If there’s one thing the Obama administration doesn’t need today, it’s for the Rod Blagojevich trial to get underway. And yet the White House Communications Office doesn’t have any say in scheduling federal trials, so a judge began questioning potential jurors this afternoon, kicking off a selection process that will likely last several days.
Unable to resist the oh-so-juicy “What will this mean for Obama?” angle, reporters covering the Blago trial have speculated that the proceedings might unearth unsavory details about members of the president’s administration. For example, Reuters reports:
"Another possible wild card in Blagojevich's long-awaited trial that begins on Thursday is whether it will entangle Obama and his aides in Illinois' hurly-burly political theater.
"The trial, which is expected to last up to four months, may expose discrepancies in how members of Obama's future administration characterized its contacts with Blagojevich after the November 2008 election."
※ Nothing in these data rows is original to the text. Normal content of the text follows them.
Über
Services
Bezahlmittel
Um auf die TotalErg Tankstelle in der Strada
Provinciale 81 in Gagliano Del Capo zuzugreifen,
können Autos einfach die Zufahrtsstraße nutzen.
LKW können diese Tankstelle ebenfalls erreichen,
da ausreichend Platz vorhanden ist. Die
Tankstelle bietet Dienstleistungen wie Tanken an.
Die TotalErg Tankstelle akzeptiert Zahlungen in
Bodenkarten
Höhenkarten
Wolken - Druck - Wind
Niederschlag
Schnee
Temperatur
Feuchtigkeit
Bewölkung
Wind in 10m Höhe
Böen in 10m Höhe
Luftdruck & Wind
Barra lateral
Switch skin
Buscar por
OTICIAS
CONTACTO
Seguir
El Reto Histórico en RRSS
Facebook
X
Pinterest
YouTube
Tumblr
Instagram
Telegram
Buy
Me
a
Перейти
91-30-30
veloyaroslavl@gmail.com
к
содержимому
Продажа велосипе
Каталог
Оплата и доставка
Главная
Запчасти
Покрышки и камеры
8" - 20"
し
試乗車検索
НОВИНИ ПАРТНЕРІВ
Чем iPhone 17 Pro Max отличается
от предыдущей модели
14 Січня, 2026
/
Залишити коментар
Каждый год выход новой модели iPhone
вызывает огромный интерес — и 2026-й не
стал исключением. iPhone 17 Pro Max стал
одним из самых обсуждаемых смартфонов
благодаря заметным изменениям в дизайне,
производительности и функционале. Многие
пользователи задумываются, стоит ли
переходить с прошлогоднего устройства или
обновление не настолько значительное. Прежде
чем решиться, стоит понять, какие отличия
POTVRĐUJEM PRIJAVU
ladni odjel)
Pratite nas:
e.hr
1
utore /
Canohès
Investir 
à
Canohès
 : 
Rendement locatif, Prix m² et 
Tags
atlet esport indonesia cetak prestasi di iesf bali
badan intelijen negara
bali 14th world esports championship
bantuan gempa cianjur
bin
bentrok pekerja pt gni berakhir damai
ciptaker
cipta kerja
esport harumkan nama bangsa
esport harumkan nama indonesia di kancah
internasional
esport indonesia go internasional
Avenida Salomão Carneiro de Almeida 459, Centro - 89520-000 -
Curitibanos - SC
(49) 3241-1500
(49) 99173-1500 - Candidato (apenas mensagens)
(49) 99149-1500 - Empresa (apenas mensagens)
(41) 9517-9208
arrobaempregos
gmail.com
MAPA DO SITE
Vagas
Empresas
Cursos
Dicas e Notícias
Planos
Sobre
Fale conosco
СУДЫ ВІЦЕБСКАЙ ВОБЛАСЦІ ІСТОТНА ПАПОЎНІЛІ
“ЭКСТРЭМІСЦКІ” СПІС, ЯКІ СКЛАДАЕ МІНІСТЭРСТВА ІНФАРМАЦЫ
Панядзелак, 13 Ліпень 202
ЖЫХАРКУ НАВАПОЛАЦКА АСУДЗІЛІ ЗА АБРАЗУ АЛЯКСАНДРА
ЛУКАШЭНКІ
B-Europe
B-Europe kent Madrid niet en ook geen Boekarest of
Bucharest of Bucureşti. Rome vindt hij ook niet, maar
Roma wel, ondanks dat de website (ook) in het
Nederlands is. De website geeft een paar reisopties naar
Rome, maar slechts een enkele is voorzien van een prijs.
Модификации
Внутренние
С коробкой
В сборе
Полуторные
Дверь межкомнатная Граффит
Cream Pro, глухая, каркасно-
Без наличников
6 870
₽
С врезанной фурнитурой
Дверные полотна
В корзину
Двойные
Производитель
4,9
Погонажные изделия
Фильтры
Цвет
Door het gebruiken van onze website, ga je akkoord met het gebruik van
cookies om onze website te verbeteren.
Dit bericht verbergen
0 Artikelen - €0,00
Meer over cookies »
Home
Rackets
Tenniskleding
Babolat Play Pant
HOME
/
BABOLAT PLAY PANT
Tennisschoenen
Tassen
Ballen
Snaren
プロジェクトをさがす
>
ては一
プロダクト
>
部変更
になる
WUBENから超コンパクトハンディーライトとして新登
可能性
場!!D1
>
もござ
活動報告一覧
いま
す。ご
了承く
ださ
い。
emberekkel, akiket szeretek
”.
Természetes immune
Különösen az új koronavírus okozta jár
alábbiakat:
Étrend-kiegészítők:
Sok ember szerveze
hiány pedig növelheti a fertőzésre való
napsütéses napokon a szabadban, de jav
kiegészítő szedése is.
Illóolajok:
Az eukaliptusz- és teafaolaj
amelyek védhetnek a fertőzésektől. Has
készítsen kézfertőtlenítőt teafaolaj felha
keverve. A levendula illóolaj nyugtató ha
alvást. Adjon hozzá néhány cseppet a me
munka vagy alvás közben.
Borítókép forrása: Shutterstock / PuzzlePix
Of course, it remains to be seen whether such discrepancies will actually surface, or even if they exist at all. If they do, the president could find himself sorting through a serious scandal. But even if the administration emerges from the proceedings spick-and-span, Blago’s trial is still bad news for Obama.
With Joe Sestak and now Andrew Romanoff both claiming that Obama offered them jobs in exchange for dropping out of Democratic Senate primaries, the president is increasingly being accused of shady, dare we say, “Chicago style” politics. The Daily Beast led this morning with the headline “Obama's Backdoor Deals?” and Republican Rep. Darrell Issa has called the job offers criminal and “impeachable.” In reality, it would be a long shot to prove that anything illegal occurred, but generally speaking, people don’t like the idea of secret political deals interfering with the election process.
Enter Rod Blagojevich.
Of course, Blago has been charged with far more serious crimes and abuses of power, but now that he’s back in the spotlight, his relationship with Obama (the ex-governor is charged with trying to sell the president’s vacant Senate seat), as well as their shared background in Illinois’s infamous political world, will not be overlooked by the GOP or the media.